Sodium salt surface interactions affect single particle combustion behavior of biomass, coal, and their chars


Fuel, vol.354, 2023 (SCI-Expanded) identifier identifier

  • Publication Type: Article / Article
  • Volume: 354
  • Publication Date: 2023
  • Doi Number: 10.1016/j.fuel.2023.129259
  • Journal Name: Fuel
  • Journal Indexes: Science Citation Index Expanded (SCI-EXPANDED), Scopus, Academic Search Premier, PASCAL, Aerospace Database, Biotechnology Research Abstracts, Chemical Abstracts Core, Chimica, Communication Abstracts, Compendex, INSPEC, Metadex, Pollution Abstracts, Civil Engineering Abstracts
  • Keywords: Biomass & lignite, Crosslinking network, Raman, Single particle combustion, Sodium salt treatment, Wire mesh reactor
  • Middle East Technical University Affiliated: Yes


Sodium salt additions provide an effective route for tuning the combustion behavior of solid fuels. The salt-fuel surface interactions play a key role in combustion, as demonstrated by low heating rate experiments. High heating rate single particle studies have not investigated the effect of surface interactions and microstructural changes for sodium salt-treated fuels. In this work, the effect of three different sodium salt treatments were investigated on the single particle combustion characteristics of two distinct solid fuels and their corresponding chars. This approach probed the influence of microstructural changes and the formation of oxidation-resistive functional groups during high heating rate combustion. The separate characterization of biomass, coal, and their respective chars aimed at identifying the effect of sodium during different stages of combustion.
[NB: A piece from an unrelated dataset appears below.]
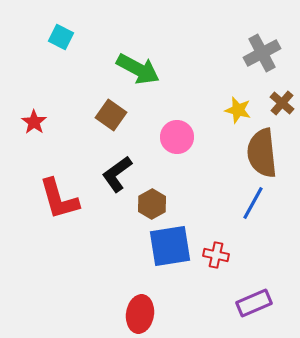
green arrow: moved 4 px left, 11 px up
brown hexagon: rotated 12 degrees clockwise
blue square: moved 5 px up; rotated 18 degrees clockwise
The investigation encompassed Tunçbilek lignite (TL), olive residue (OR), and their fast pyrolysis chars (TLc and ORc) obtained from a wire mesh reactor at 600 °C. Both pristine and char particles were treated with Na2CO3, NaOH, and NaAlO2 to investigate the catalytic/inhibiting effects at different stages of combustion, namely, ignition, volatile combustion, and char combustion. All samples were burned as single particles at a high heating rate, WMR (1600 °C s−1). Treated OR samples provided earlier ignition reaching ∼ 0.4 s for OR-OH and shorter char combustion times around ∼ 2.8 s mg−1 for OR-CO3. On the contrary, treated TL samples depicted slightly higher ignition delay (3.0 s for TL-OH) and prolonged char combustion (11.2 s mg−1 for TL-OH) compared to TL (2.3 s, 8.2 s mg−1). Treated TLc samples also exhibited higher ignition delay due to the hygroscopic behavior of the sodium salts, which is more pronounced in TLc-OH (5.5 s). All treated chars exhibited shorter char combustion times except TLc-OH. Overall, sodium salt additions improved characteristic combustion times of biomass and chars while inhibiting those of lignites. The inhibitive effect of sodium salts on treated OR and ORc samples was more pronounced for TGA experiments due to the alkali interaction with the lignocellulosic component and a prolonged heating-up period. The findings demonstrate the importance of high heating rate characterization to accurately understand the sodium salt additions on combustion performance.